Description of the task: The answer should consist of each line from the data below that includes "опрос".

Supplied records:

== Segment start ==

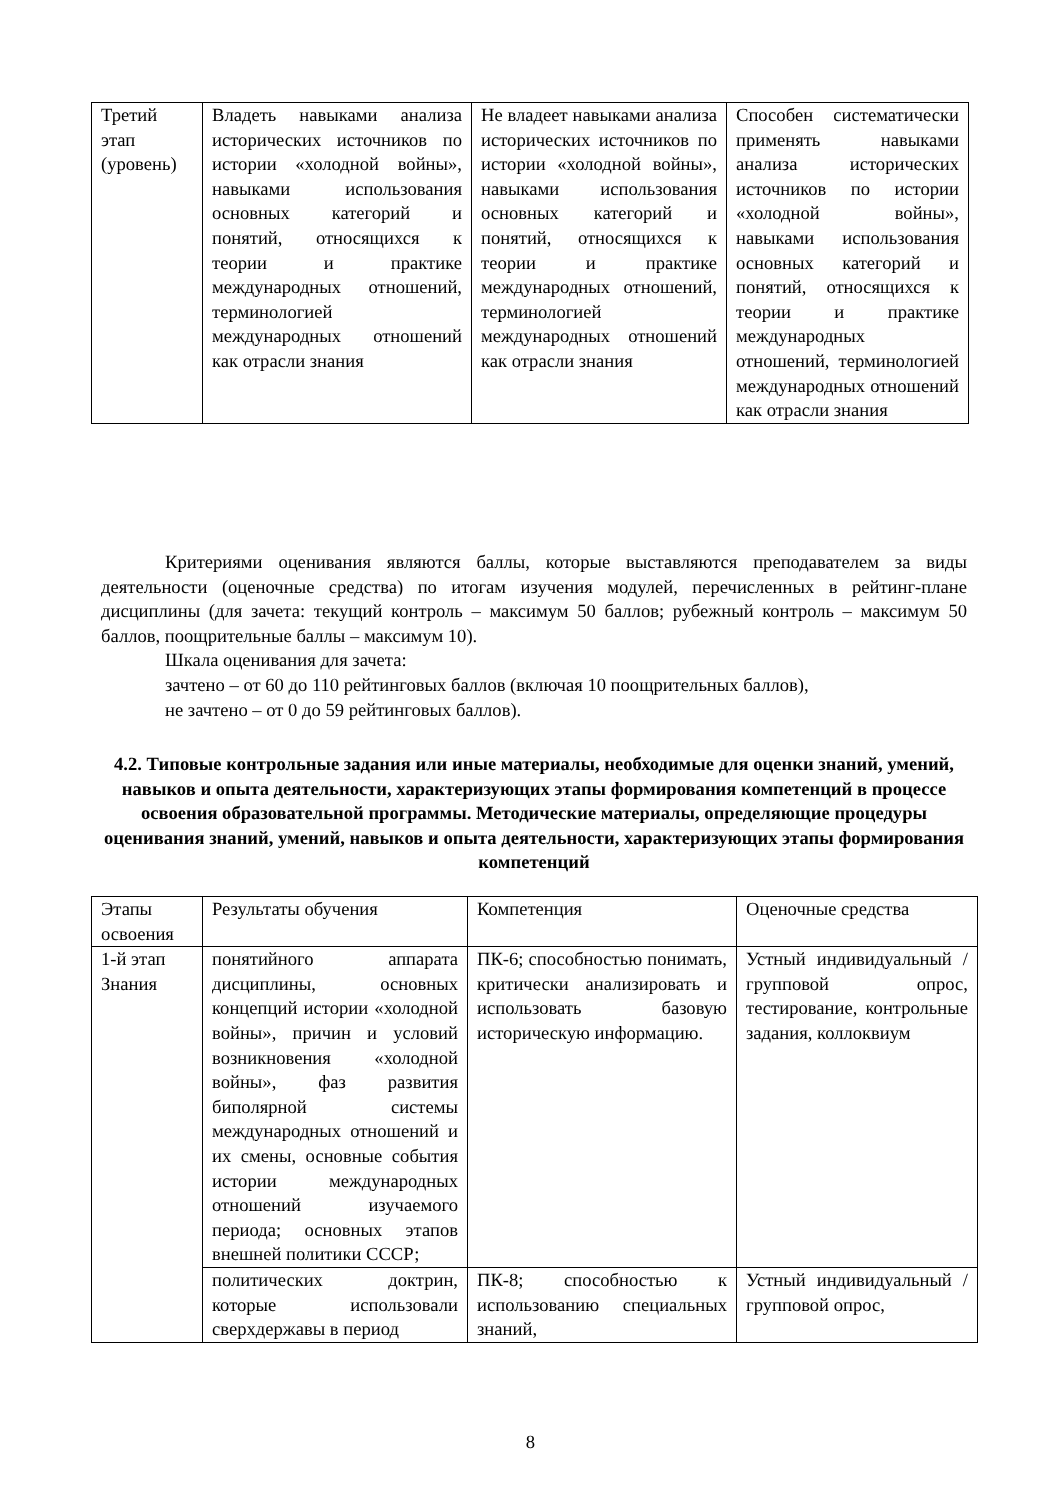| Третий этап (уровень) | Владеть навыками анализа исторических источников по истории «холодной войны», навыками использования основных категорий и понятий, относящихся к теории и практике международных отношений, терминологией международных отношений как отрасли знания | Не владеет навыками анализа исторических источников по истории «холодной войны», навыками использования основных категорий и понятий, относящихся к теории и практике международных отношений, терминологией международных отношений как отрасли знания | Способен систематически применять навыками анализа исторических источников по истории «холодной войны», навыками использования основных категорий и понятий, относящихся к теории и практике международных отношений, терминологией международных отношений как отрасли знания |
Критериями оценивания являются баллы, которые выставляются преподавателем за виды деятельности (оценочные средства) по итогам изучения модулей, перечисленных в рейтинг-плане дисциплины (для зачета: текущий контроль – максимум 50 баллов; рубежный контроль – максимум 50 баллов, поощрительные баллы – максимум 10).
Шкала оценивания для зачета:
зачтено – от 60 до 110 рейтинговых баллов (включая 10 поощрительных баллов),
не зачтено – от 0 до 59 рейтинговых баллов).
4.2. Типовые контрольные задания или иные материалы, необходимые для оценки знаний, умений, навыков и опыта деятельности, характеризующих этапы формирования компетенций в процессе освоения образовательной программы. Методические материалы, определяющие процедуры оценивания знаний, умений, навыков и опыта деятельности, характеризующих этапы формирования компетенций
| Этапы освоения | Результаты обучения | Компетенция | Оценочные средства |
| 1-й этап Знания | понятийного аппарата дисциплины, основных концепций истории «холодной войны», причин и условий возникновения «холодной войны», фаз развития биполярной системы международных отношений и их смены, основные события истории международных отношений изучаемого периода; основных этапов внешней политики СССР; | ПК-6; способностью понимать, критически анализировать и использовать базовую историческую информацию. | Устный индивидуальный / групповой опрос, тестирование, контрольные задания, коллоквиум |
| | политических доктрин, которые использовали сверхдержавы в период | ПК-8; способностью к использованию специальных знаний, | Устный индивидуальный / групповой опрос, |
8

== Segment end ==

Result below:
| 1-й этап Знания | понятийного аппарата дисциплины, основных концепций истории «холодной войны», причин и условий возникновения «холодной войны», фаз развития биполярной системы международных отношений и их смены, основные события истории международных отношений изучаемого периода; основных этапов внешней политики СССР; | ПК-6; способностью понимать, критически анализировать и использовать базовую историческую информацию. | Устный индивидуальный / групповой опрос, тестирование, контрольные задания, коллоквиум |
| | политических доктрин, которые использовали сверхдержавы в период | ПК-8; способностью к использованию специальных знаний, | Устный индивидуальный / групповой опрос, |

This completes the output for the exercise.